Investment
Outlook for property sector earnings
The Vietnam property market remained weak as elevated interest rates increased borrowing costs, leading to softer housing demand, according to MBS.
The weak property market resulted in fewer handovers at the Waterpoint project of Nam Long Group.
Subdued property market
Interest rates continued to rise sharply in Q2/26, with banks' deposit rates increasing by 1.0–1.5 ppts QoQ. As a result, mortgage rates for the property sector climbed to 13– 14%, up approximately 2 ppts YoY. Several newly launched projects, including Masterise Lumière Hanoi, Vinhomes Ha Long Xanh, and Vin Can Gio, introduced financing packages offering fixed interest rates of 7–8% for the first two years to mitigate higher borrowing costs.
MBS said, despite these incentives, property market liquidity remained weak as investors grew increasingly concerned that interest rates would stay elevated for an extended period. On the supply side, listed developers continued to prioritize the execution of existing projects rather than expanding their land banks. In addition, investors adopted a wait-and-see approach ahead of the release of Hanoi's 100-year master plan, seeking greater clarity on areas expected to benefit from the new planning framework.
As a result, market liquidity slowed significantly, while selling prices softened in Q2/26. MBS estimates that transaction prices at selected condominium projects declined by approximately 5% QoQ. It expects interest rates to remain elevated through H2/26. However, the continued rollout of major infrastructure projects should provide a structural growth catalyst for the property market over the longer term.
Developers focused on project handovers
New sales remained subdued across listed developers in Q2/26, with most new launches coming from Vinhomes' township projects, including Ha Long Xanh, Can Gio, and Hai Van Bay. MBS believes challenging market conditions could result in lower absorption rates for new launches compared with the 2024–25 period.
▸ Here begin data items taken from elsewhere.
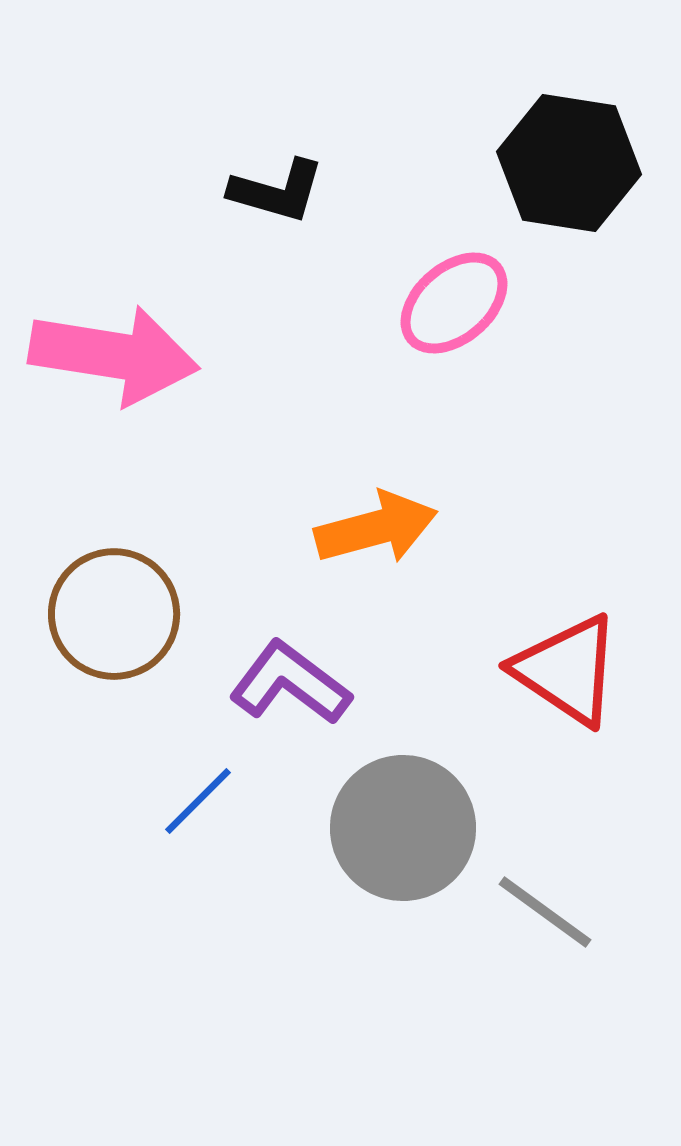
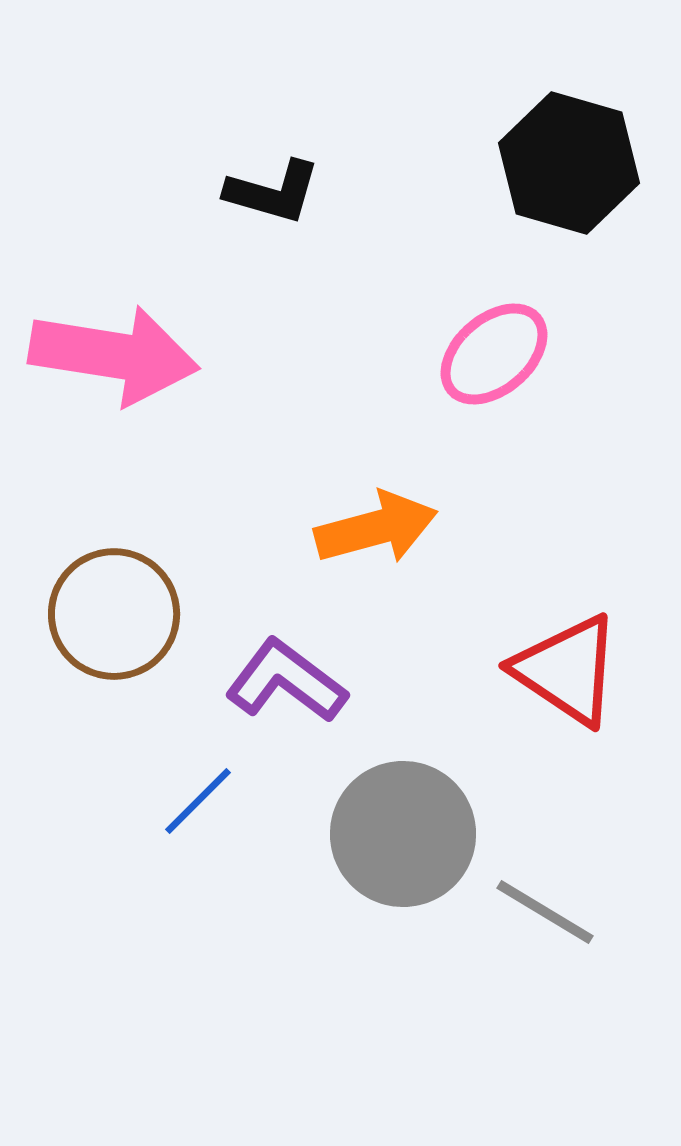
black hexagon: rotated 7 degrees clockwise
black L-shape: moved 4 px left, 1 px down
pink ellipse: moved 40 px right, 51 px down
purple L-shape: moved 4 px left, 2 px up
gray circle: moved 6 px down
gray line: rotated 5 degrees counterclockwise
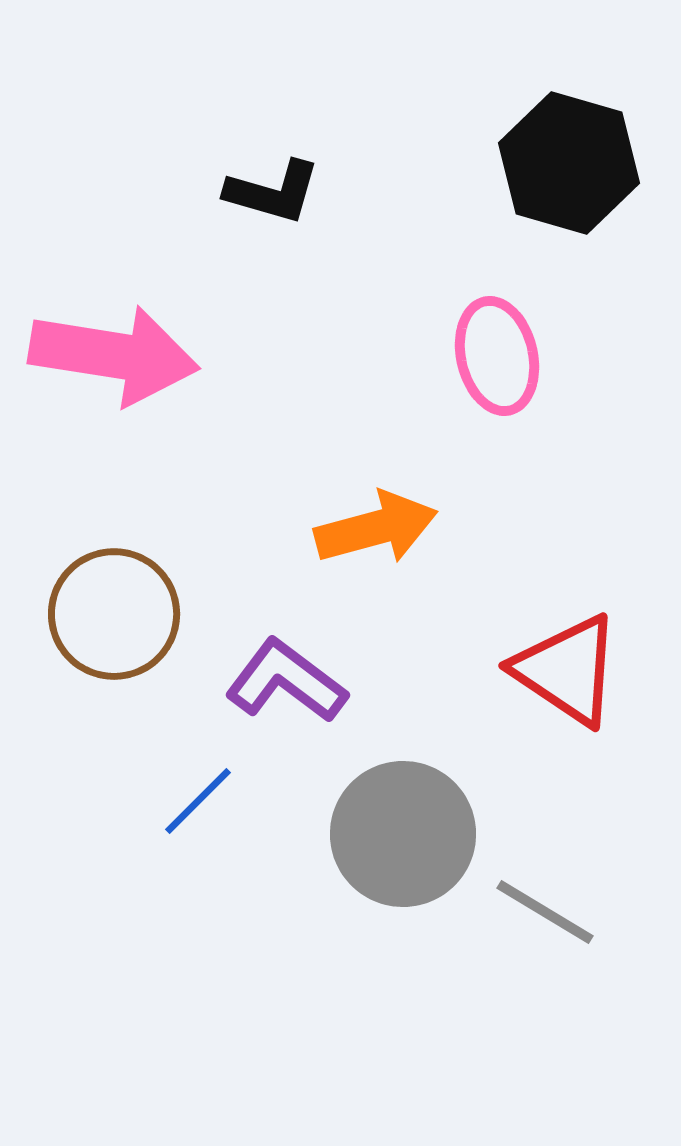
pink ellipse: moved 3 px right, 2 px down; rotated 62 degrees counterclockwise
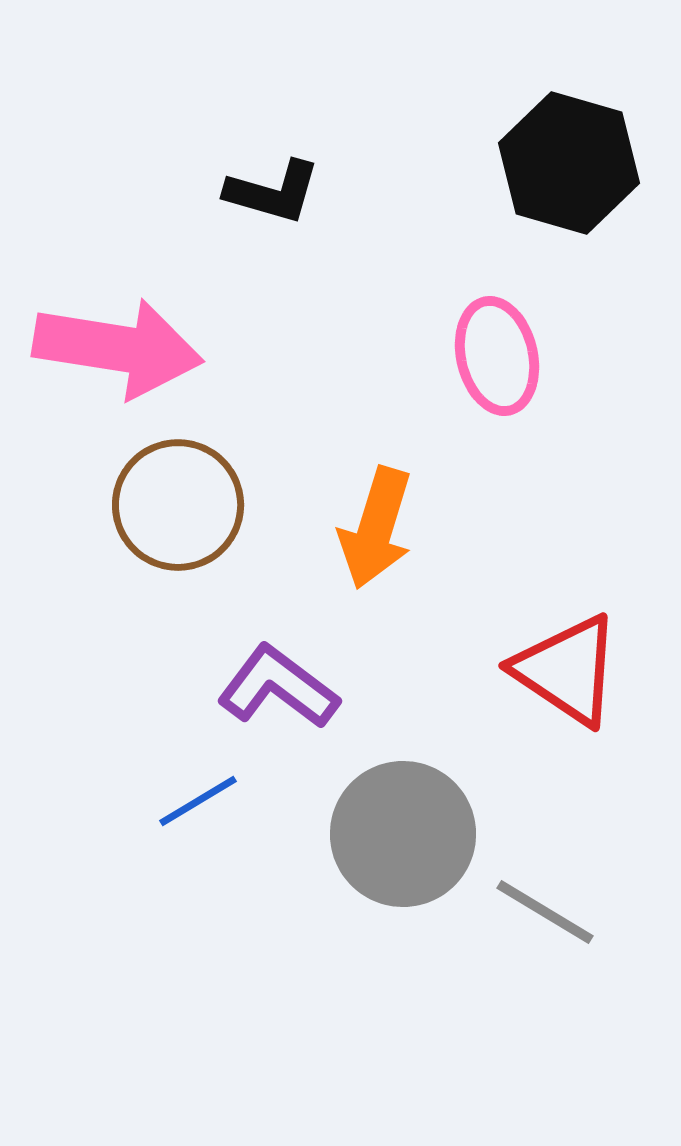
pink arrow: moved 4 px right, 7 px up
orange arrow: rotated 122 degrees clockwise
brown circle: moved 64 px right, 109 px up
purple L-shape: moved 8 px left, 6 px down
blue line: rotated 14 degrees clockwise
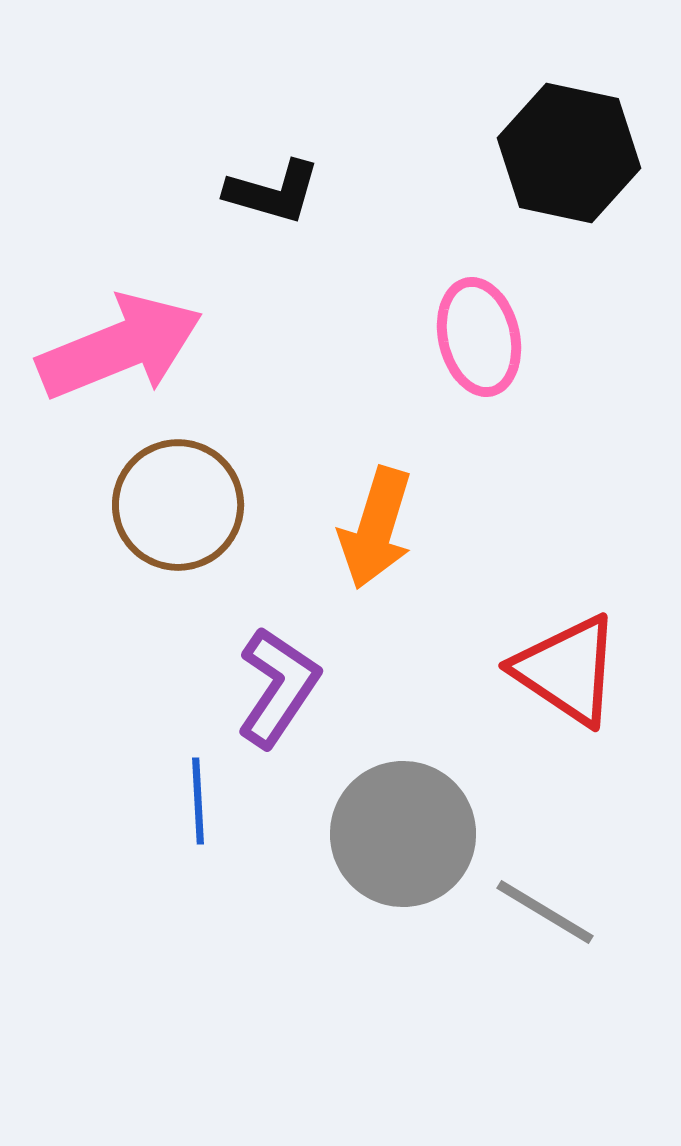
black hexagon: moved 10 px up; rotated 4 degrees counterclockwise
pink arrow: moved 2 px right, 1 px up; rotated 31 degrees counterclockwise
pink ellipse: moved 18 px left, 19 px up
purple L-shape: rotated 87 degrees clockwise
blue line: rotated 62 degrees counterclockwise
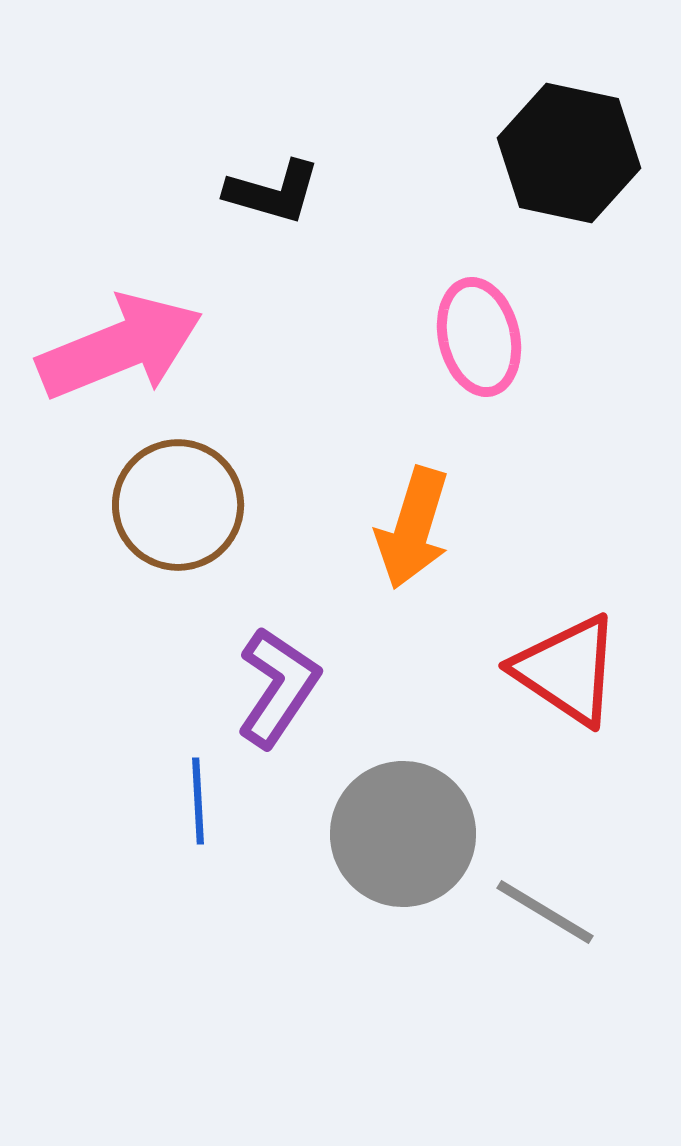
orange arrow: moved 37 px right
Meanwhile, developers such as NLG, KDH, and DXG delayed new launches amid weak demand driven by higher borrowing costs.
As a result, Q2/26 earnings were largely supported by handovers from a limited number of previously launched projects, including Waterpoint (NLG), Gem Sky World (DXG), and Gladia (KDH), leading to YoY declines in net profit for these developers. In contrast, VHM reported 11% YoY net profit growth, supported by handovers at Green Paradise, Wonder City, and Green City.
MBS observes that developers remain cautious on new launches. Mid-sized developers are increasingly focusing on projects targeting end-user demand, particularly apartment developments, rather than large-scale townships. In H2/26, key expected launches include Mizuki Park (NLG), The Privé (DXG), and Gladia (KDH).
Property sector earnings forecast
As for VHM, MBS expects 2Q26 net profit to reach VND 8,377 billion, up 11% YoY, supported by continued earnings recognition from Green Paradise, Wonder City, and Green City.
VRE's 2Q26 operating performance is expected to remain stable, supported by high occupancy across its retail mall portfolio and improving tenant traffic. MBS forecasts net profit of VND 1,215bn, down slightly by 1% YoY, reflecting the resilient retail leasing business amid moderate consumer spending growth.
MBS expects DXG's net profit to hit VND 70 billion, down 14% YoY due to fewer handovers at Gem Sky World and a 3 ppt contraction in the project's gross margin on lower ASP. Meanwhile, brokerage revenue is projected to fall 10% YoY amid softer market liquidity.
NLG’s bet profit is forecasted by MBS to reach VND 80 billion, down 19% YoY as the weak property market resulted in fewer handovers at the Waterpoint project.